でも、苦しむこともなく笑みを浮かべた父の顔を見て、こんな亡くなり方ができたら最高に幸せだなと感じました。
そしてそこから、肉体を離れた父が全力でサポートしてくれたかのように、
私は今まで最も見たくなかった自分の内側を、両親を通して総まとめに見る体験が起こりました。
父が亡くなった後の母の悲しみは深く、失ってみて初めてわかる父の有難さを涙ながらに話す様子は、もしかしたら父の後を追っていくのではないかと心配になるほどでした。そんな母が気掛かりで、私は連日のように実家に通いましたが、父を亡くしておかしくなってしまったのか?と思うほど、酷い状態の母を見ることになったのです。
父が、どれだけ自分を犠牲にしていたか。
子どもの為に生きて、どれだけ愛情を注いできた人生だったのか、等々。
それなのに…と、私たちに不平不満を言い、母の怒りは収まりません。
さらには「もっと私を大切にして!」と見返りを求める言葉の数々。
何をしても受け取らず、不満気な顔で、少しでも言い返すと泣き出し、攻撃してくる。
感謝のかけらもない横柄な態度を見続けました。
私はついに限界がきて、母と大喧嘩になったこともありました。
ここまで酷いと、感じたくもないし見たくもない!
「いっそ父の後を追って死んだらいいのに」とまで思ったくらいでした。
そんな風に思う自分も嫌で、何もする気がなくなっていきました。
どうすることもできなくなり、もう私には無理。完全にストップしてしまったのです。
落ち込み続ける中、私は今までの人生を根底からひっくり返すほどのマイナスを初めて見ることができたと感じました。
母から感じるもの…
父の死と同時に、母を通して見たものは、先祖代々の女性の
「悲しみ・苦しみ・犠牲・孤独感・頑張り」でした。
超プラスに傾いた生き方を押し出していたマイナスが、私の内面に“在る”ことがわかり、そのマイナスがどんな人生をつくり出していたのか、全体性が解ったら、プラスへの傾きはなくなりました。
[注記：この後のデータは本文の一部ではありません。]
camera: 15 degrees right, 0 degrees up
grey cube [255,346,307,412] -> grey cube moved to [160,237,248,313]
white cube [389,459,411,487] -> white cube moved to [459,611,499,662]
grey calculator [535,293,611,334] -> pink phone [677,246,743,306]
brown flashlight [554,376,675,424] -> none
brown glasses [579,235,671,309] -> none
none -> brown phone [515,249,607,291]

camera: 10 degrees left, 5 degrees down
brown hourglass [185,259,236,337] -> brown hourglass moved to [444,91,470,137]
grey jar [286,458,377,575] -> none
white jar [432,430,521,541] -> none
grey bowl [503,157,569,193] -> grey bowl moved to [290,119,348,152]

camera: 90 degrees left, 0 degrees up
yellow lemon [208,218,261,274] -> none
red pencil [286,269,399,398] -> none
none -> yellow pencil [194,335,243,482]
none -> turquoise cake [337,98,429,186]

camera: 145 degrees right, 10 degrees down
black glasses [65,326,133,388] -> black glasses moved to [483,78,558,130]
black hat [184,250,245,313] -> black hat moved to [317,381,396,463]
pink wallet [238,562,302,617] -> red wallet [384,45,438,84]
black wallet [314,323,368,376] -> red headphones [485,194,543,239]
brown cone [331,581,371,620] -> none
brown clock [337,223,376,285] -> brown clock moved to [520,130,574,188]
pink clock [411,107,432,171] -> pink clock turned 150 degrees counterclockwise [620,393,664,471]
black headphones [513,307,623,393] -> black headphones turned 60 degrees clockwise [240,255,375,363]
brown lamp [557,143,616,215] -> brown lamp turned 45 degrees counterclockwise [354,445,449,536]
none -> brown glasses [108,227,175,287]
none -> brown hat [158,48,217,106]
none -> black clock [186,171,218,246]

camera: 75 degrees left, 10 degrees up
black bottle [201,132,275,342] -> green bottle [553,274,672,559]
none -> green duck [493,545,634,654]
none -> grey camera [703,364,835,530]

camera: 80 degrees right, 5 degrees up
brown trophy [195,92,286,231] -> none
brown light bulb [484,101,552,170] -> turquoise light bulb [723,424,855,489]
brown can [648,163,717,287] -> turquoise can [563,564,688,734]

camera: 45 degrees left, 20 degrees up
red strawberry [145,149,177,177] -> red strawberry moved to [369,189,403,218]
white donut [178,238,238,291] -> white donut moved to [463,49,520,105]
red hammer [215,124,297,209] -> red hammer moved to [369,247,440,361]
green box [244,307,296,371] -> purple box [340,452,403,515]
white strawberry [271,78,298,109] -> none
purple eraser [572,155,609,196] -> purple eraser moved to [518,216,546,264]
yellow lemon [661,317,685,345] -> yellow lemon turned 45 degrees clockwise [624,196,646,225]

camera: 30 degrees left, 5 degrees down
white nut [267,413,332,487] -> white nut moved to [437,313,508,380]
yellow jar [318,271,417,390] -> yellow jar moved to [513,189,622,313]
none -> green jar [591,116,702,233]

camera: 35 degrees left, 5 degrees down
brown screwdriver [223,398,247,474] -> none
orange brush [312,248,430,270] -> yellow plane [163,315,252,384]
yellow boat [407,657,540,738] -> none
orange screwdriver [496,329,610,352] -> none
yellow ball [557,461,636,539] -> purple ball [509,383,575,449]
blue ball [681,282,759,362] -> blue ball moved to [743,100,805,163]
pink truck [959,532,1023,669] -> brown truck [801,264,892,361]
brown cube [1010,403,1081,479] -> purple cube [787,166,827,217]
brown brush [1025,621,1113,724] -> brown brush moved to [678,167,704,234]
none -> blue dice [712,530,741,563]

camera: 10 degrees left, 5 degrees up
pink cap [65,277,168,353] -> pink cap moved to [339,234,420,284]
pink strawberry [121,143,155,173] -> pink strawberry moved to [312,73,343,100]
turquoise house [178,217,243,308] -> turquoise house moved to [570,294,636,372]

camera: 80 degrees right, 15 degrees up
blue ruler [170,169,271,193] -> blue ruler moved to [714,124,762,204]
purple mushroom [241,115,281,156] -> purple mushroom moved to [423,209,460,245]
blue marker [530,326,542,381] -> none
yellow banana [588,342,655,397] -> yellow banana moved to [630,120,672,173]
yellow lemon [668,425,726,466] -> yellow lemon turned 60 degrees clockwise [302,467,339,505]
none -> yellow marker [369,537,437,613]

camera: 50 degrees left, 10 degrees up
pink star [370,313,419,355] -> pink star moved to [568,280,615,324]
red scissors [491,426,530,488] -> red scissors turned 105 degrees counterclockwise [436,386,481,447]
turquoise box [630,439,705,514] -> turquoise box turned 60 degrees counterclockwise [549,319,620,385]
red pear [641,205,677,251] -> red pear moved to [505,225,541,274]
傾いたままの思考でいくら考えても、どうにもならないことがようやくわかりました。
そして、いつも講師が話して下さる「全体性」を理解して実践していく大切さを感じることができると・・・
母が私に対して
「いろいろ動いてくれてありがとう!」と直ぐに感謝を伝えてくれるようになりました。
また、父を通して自分の内側の男性性が“大きな愛”そのものであることを感じれてから、
主人の言葉や優しさが更に身に染みています。
母が父に対して「感謝しかなくなった」のと同じように、
私も父や主人に対して「感謝しかない」と感じています。
そんな思いを感じていると、今度は主人と娘の間でも滅多にないLINEのやり取りがありました。
主人が娘に“心配している”と伝えたようで、“父に見放されている”と思っていた娘は、気にしてもらえて嬉しかったと泣いていました。 息子も何度か祖母(私の母)のところへ行ってくれたりもしています。
そして肉体のない父とも、いつも一緒であり続けていることを感じています。
家族の絆が一層深まり、大きな愛に包まれて安心感が増しました。
日常に“最高の幸せ”を感じていることが、本当に豊かでなりません。